▸ APPLY WHAT YOU READ
a: Check whether each statement agrees with the passage about the photographer Aguilera-Hellweg. For each one, answer yes or no and quote the words of the passage that decide it: (i) He studied Method acting for six years. (ii) He photographed surgeries only after he began making portraits of robots. (iii) His career as a photographer and filmmaker has lasted four decades.
b: Please carry on the passage about the photographer Aguilera-Hellweg from its final sentence.

That decision came in the middle of a four-decade career as a photographer and filmmaker who went from working at Rolling Stone’s darkroom to traveling the world photographing science and scientists for National Geographic, Esquire, Time and many other publications. He comes off as a man of intense and varied interests — he also studied Method acting for six years — who had photographed hundreds of surgeries before embarking on making portraits of robots. It was a natural progression.

“When I photographed surgeries I would ask what does it mean to be human,” said Mr. Aguilera-Hellweg, 60. “When you look inside the human body as it is opened up, you wonder, where am I? Where do I exist? If I cut off my leg, am I still me? Where is my consciousness? I found myself in the same place as I photographed these pieces of metal and rubber.”

▸ MATERIAL SUPPLIED
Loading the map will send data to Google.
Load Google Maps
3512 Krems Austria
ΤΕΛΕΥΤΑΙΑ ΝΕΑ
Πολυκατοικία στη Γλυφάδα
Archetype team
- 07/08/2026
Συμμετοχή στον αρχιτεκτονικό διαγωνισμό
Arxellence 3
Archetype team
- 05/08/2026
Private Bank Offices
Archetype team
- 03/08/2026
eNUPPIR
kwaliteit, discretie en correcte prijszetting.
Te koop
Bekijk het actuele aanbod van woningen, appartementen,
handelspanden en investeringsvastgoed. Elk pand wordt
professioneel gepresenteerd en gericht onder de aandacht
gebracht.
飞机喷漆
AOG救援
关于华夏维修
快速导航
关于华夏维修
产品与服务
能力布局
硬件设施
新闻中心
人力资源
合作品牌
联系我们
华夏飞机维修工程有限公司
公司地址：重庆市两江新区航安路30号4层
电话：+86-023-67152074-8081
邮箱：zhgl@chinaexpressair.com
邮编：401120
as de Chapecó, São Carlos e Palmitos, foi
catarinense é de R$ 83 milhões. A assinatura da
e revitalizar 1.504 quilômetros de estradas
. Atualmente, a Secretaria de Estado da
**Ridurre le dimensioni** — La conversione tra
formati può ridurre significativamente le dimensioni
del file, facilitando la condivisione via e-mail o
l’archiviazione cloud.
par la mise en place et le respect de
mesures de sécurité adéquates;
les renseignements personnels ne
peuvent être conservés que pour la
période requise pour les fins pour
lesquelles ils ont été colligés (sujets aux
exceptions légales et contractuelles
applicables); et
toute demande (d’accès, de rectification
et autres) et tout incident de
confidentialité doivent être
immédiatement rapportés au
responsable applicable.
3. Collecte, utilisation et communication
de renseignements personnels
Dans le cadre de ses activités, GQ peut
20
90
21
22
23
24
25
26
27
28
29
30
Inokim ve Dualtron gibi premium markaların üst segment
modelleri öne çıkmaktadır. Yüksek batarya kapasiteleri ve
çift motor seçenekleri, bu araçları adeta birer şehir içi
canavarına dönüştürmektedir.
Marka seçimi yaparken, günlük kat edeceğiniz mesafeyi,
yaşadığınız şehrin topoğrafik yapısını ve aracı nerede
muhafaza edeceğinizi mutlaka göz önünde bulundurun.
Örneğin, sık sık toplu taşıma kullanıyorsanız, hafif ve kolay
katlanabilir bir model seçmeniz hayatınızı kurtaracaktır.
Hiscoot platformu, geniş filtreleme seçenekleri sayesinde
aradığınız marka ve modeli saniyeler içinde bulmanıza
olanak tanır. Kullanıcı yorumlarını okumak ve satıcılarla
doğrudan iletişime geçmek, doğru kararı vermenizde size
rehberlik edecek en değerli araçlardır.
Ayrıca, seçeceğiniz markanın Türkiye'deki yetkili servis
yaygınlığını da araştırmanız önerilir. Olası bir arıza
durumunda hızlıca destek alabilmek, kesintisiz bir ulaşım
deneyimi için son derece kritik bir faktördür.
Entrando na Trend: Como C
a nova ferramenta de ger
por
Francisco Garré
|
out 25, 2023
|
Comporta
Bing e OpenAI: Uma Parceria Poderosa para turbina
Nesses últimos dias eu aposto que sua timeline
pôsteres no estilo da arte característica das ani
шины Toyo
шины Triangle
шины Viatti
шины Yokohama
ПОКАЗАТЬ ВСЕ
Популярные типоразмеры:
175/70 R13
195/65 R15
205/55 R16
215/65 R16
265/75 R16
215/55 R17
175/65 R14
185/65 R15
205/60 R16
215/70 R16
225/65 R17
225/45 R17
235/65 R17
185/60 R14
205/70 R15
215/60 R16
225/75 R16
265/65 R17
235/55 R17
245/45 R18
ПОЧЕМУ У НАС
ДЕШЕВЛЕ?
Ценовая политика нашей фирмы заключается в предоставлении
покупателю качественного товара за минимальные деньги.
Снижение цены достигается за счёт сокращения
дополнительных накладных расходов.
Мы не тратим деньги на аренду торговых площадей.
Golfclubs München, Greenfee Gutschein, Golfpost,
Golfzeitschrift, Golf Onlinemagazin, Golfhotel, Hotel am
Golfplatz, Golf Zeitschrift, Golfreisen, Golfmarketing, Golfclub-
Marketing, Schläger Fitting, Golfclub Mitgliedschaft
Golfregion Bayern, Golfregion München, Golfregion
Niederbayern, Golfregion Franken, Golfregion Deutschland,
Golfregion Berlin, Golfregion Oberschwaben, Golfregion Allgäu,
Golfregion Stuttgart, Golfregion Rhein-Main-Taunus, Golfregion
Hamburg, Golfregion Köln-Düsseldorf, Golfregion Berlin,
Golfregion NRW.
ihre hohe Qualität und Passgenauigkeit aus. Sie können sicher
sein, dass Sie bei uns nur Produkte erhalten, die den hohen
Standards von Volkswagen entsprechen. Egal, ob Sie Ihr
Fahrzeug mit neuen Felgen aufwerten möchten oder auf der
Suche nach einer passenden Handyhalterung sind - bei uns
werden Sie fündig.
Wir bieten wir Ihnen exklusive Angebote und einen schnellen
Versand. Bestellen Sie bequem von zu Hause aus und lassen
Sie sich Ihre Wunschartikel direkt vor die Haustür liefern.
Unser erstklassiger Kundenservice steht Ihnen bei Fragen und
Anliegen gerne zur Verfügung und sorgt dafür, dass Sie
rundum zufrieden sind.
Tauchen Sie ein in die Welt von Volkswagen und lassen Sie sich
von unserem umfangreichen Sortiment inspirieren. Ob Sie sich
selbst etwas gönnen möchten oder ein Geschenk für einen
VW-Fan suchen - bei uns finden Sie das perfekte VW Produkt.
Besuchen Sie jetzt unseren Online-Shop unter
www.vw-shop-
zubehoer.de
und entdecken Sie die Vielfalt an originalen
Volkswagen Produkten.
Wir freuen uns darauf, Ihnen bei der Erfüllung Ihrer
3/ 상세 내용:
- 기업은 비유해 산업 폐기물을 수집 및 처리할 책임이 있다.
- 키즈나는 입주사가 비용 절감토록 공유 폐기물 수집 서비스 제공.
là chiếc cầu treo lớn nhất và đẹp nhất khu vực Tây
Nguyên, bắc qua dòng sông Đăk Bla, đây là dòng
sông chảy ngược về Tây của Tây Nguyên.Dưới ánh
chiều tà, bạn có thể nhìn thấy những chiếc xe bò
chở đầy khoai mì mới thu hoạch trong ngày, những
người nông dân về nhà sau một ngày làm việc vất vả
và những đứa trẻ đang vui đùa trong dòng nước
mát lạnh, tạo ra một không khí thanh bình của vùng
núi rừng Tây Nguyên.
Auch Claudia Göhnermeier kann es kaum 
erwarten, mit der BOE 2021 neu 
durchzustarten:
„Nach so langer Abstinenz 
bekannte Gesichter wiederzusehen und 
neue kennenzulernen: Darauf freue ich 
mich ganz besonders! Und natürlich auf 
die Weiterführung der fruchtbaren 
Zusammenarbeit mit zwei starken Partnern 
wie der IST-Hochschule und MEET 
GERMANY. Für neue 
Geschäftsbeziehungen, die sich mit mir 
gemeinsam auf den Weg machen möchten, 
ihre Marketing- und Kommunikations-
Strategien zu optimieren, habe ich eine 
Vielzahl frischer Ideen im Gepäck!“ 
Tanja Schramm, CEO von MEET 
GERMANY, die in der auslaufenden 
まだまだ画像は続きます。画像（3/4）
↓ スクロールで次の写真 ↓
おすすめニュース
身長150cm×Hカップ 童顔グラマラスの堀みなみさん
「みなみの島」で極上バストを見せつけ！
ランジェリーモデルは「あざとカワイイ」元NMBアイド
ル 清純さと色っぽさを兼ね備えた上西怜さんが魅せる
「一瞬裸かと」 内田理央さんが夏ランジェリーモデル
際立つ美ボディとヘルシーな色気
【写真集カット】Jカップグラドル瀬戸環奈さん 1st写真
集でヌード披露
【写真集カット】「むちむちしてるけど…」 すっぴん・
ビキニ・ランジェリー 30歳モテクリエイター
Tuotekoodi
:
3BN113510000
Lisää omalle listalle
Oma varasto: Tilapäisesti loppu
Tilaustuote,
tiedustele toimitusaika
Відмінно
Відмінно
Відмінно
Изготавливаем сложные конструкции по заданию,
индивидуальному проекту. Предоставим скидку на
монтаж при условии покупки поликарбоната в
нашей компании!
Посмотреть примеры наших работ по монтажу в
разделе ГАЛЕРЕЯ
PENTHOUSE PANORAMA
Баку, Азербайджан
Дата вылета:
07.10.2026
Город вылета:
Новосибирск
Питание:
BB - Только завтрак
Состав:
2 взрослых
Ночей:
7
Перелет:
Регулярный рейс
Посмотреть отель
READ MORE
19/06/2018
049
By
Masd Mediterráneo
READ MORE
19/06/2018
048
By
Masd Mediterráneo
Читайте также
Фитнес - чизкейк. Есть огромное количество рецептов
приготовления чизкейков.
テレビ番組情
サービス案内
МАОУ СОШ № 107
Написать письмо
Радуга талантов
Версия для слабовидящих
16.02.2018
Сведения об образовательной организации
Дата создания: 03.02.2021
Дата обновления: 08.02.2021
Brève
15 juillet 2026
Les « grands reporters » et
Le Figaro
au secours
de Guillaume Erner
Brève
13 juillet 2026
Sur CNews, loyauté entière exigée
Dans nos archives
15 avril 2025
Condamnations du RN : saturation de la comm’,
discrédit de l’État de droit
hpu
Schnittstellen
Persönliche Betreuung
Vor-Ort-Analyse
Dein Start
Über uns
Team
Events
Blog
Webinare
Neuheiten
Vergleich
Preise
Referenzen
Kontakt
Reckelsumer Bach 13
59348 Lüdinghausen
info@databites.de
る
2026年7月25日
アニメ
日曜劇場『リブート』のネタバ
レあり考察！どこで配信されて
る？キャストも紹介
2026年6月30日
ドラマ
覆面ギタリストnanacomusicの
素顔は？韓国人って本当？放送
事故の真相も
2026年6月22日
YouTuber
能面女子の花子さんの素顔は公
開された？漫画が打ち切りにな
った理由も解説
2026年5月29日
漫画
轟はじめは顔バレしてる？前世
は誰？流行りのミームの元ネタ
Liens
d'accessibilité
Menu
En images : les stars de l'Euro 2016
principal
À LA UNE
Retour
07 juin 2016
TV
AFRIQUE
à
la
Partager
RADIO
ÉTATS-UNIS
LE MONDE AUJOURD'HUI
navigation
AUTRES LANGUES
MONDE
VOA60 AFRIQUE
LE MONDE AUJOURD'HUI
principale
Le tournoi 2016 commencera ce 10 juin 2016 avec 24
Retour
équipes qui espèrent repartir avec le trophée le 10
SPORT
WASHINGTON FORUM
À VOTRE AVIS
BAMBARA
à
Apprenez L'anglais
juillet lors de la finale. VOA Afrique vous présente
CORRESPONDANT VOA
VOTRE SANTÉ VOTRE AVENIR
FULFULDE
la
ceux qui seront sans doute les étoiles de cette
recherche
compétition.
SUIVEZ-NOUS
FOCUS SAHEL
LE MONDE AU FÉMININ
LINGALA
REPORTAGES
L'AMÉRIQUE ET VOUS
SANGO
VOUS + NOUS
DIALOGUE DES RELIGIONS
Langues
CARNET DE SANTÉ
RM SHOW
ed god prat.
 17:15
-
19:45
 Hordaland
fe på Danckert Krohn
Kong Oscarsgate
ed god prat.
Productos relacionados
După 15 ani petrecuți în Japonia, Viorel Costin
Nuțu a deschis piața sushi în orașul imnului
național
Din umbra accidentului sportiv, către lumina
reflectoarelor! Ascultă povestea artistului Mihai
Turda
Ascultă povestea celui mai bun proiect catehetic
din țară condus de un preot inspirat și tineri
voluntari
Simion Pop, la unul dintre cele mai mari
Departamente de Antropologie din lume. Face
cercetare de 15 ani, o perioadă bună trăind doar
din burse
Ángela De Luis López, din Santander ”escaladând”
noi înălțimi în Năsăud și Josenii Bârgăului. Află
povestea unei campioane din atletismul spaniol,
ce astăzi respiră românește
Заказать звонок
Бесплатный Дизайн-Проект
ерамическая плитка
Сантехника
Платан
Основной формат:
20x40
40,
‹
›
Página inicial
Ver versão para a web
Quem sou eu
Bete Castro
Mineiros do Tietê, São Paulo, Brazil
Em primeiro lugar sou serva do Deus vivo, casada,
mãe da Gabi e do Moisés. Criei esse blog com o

▸ ANSWERS FOR THIS EXERCISE
a:
(i) Yes: "he also studied Method acting for six years"
(ii) No: "had photographed hundreds of surgeries before embarking on making portraits of robots"
(iii) Yes: "a four-decade career as a photographer and filmmaker"

b:
His exploration of those essential questions is featured in his new book, “Humanoid,” the result of his journeys chronicling the research, development and uses of robots. They run the gamut from skeletal humanoids used as stand-ins for humans in dangerous settings and androids with skin and human features that allow research into medicine and cognition to geminoids that resemble a specific person (which can include their thought processes).

He set off on this path early in his career, when he had a magazine assignment in the early 1980s to photograph a neurosurgeon. He had wanted to concentrate on the surgeon’s hands, but then she exposed her patient’s spinal cord and beckoned Mr. Aguilera-Hellweg to take a picture.

“That was a life-changing moment,” he recalled. “It was like the most precious, intimate place I had ever seen. I had to experience it over and over.”